YOUR TASK:
Print the records exactly and in full, please; the pictures stay out.

Segment Start: RECORDS TO PROCESS

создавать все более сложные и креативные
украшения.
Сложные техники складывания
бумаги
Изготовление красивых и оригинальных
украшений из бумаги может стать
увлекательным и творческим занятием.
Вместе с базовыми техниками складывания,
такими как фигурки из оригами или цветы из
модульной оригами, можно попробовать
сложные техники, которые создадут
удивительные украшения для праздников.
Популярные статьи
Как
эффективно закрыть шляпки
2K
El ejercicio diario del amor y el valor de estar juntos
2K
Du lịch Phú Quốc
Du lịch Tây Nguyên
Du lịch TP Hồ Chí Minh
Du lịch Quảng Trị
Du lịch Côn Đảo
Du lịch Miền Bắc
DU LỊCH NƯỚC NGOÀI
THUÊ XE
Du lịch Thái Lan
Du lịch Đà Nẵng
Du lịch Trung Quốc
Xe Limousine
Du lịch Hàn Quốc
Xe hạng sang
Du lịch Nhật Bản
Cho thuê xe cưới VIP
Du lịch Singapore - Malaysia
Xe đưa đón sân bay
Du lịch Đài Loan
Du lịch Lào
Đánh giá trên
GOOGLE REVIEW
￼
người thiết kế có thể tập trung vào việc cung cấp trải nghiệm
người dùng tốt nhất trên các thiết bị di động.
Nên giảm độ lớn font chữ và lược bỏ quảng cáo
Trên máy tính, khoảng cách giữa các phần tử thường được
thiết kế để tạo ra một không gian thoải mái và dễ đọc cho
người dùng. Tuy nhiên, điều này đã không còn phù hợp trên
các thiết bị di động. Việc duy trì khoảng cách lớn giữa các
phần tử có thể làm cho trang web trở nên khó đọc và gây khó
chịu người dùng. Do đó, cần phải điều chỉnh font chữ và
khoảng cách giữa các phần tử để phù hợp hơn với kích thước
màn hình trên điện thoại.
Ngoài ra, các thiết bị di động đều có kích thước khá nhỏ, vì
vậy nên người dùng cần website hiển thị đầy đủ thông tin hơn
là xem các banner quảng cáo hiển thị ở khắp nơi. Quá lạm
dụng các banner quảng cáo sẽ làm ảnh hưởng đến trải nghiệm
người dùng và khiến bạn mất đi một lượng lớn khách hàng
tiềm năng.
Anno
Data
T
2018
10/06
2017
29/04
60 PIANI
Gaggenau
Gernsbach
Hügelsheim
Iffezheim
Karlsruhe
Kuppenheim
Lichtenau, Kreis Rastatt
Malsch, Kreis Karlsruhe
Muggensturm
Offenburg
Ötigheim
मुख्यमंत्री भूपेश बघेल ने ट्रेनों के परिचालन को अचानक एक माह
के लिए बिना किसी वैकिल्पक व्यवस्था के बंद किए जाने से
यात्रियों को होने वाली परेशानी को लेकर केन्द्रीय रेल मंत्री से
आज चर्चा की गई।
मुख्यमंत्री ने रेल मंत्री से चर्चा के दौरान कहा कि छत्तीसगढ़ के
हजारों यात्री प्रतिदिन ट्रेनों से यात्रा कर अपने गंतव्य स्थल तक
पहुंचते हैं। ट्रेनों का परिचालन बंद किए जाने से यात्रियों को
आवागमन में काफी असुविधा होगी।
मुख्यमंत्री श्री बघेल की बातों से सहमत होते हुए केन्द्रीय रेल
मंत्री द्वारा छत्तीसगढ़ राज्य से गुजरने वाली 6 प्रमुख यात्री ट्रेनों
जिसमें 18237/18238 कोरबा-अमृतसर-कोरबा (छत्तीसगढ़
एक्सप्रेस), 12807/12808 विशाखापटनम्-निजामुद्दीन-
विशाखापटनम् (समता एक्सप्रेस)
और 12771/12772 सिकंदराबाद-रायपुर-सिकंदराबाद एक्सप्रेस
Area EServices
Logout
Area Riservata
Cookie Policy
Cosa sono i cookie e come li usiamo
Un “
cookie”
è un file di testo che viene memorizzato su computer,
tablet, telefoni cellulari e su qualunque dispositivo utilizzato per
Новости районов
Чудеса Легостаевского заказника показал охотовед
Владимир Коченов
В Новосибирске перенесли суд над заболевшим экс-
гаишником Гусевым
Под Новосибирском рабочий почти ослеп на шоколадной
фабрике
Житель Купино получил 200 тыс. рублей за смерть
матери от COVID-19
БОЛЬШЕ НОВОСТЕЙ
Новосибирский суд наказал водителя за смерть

Segment End: RECORDS TO PROCESS

ANSWER FOR THIS EXERCISE:
создавать все более сложные и креативные
украшения.
Сложные техники складывания
бумаги
Изготовление красивых и оригинальных
украшений из бумаги может стать
увлекательным и творческим занятием.
Вместе с базовыми техниками складывания,
такими как фигурки из оригами или цветы из
модульной оригами, можно попробовать
сложные техники, которые создадут
удивительные украшения для праздников.
Популярные статьи
Как
эффективно закрыть шляпки
2K
El ejercicio diario del amor y el valor de estar juntos
2K
Du lịch Phú Quốc
Du lịch Tây Nguyên
Du lịch TP Hồ Chí Minh
Du lịch Quảng Trị
Du lịch Côn Đảo
Du lịch Miền Bắc
DU LỊCH NƯỚC NGOÀI
THUÊ XE
Du lịch Thái Lan
Du lịch Đà Nẵng
Du lịch Trung Quốc
Xe Limousine
Du lịch Hàn Quốc
Xe hạng sang
Du lịch Nhật Bản
Cho thuê xe cưới VIP
Du lịch Singapore - Malaysia
Xe đưa đón sân bay
Du lịch Đài Loan
Du lịch Lào
Đánh giá trên
GOOGLE REVIEW
người thiết kế có thể tập trung vào việc cung cấp trải nghiệm
người dùng tốt nhất trên các thiết bị di động.
Nên giảm độ lớn font chữ và lược bỏ quảng cáo
Trên máy tính, khoảng cách giữa các phần tử thường được
thiết kế để tạo ra một không gian thoải mái và dễ đọc cho
người dùng. Tuy nhiên, điều này đã không còn phù hợp trên
các thiết bị di động. Việc duy trì khoảng cách lớn giữa các
phần tử có thể làm cho trang web trở nên khó đọc và gây khó
chịu người dùng. Do đó, cần phải điều chỉnh font chữ và
khoảng cách giữa các phần tử để phù hợp hơn với kích thước
màn hình trên điện thoại.
Ngoài ra, các thiết bị di động đều có kích thước khá nhỏ, vì
vậy nên người dùng cần website hiển thị đầy đủ thông tin hơn
là xem các banner quảng cáo hiển thị ở khắp nơi. Quá lạm
dụng các banner quảng cáo sẽ làm ảnh hưởng đến trải nghiệm
người dùng và khiến bạn mất đi một lượng lớn khách hàng
tiềm năng.
Anno
Data
T
2018
10/06
2017
29/04
60 PIANI
Gaggenau
Gernsbach
Hügelsheim
Iffezheim
Karlsruhe
Kuppenheim
Lichtenau, Kreis Rastatt
Malsch, Kreis Karlsruhe
Muggensturm
Offenburg
Ötigheim
मुख्यमंत्री भूपेश बघेल ने ट्रेनों के परिचालन को अचानक एक माह
के लिए बिना किसी वैकिल्पक व्यवस्था के बंद किए जाने से
यात्रियों को होने वाली परेशानी को लेकर केन्द्रीय रेल मंत्री से
आज चर्चा की गई।
मुख्यमंत्री ने रेल मंत्री से चर्चा के दौरान कहा कि छत्तीसगढ़ के
हजारों यात्री प्रतिदिन ट्रेनों से यात्रा कर अपने गंतव्य स्थल तक
पहुंचते हैं। ट्रेनों का परिचालन बंद किए जाने से यात्रियों को
आवागमन में काफी असुविधा होगी।
मुख्यमंत्री श्री बघेल की बातों से सहमत होते हुए केन्द्रीय रेल
मंत्री द्वारा छत्तीसगढ़ राज्य से गुजरने वाली 6 प्रमुख यात्री ट्रेनों
जिसमें 18237/18238 कोरबा-अमृतसर-कोरबा (छत्तीसगढ़
एक्सप्रेस), 12807/12808 विशाखापटनम्-निजामुद्दीन-
विशाखापटनम् (समता एक्सप्रेस)
और 12771/12772 सिकंदराबाद-रायपुर-सिकंदराबाद एक्सप्रेस
Area EServices
Logout
Area Riservata
Cookie Policy
Cosa sono i cookie e come li usiamo
Un “
cookie”
è un file di testo che viene memorizzato su computer,
tablet, telefoni cellulari e su qualunque dispositivo utilizzato per
Новости районов
Чудеса Легостаевского заказника показал охотовед
Владимир Коченов
В Новосибирске перенесли суд над заболевшим экс-
гаишником Гусевым
Под Новосибирском рабочий почти ослеп на шоколадной
фабрике
Житель Купино получил 200 тыс. рублей за смерть
матери от COVID-19
БОЛЬШЕ НОВОСТЕЙ
Новосибирский суд наказал водителя за смерть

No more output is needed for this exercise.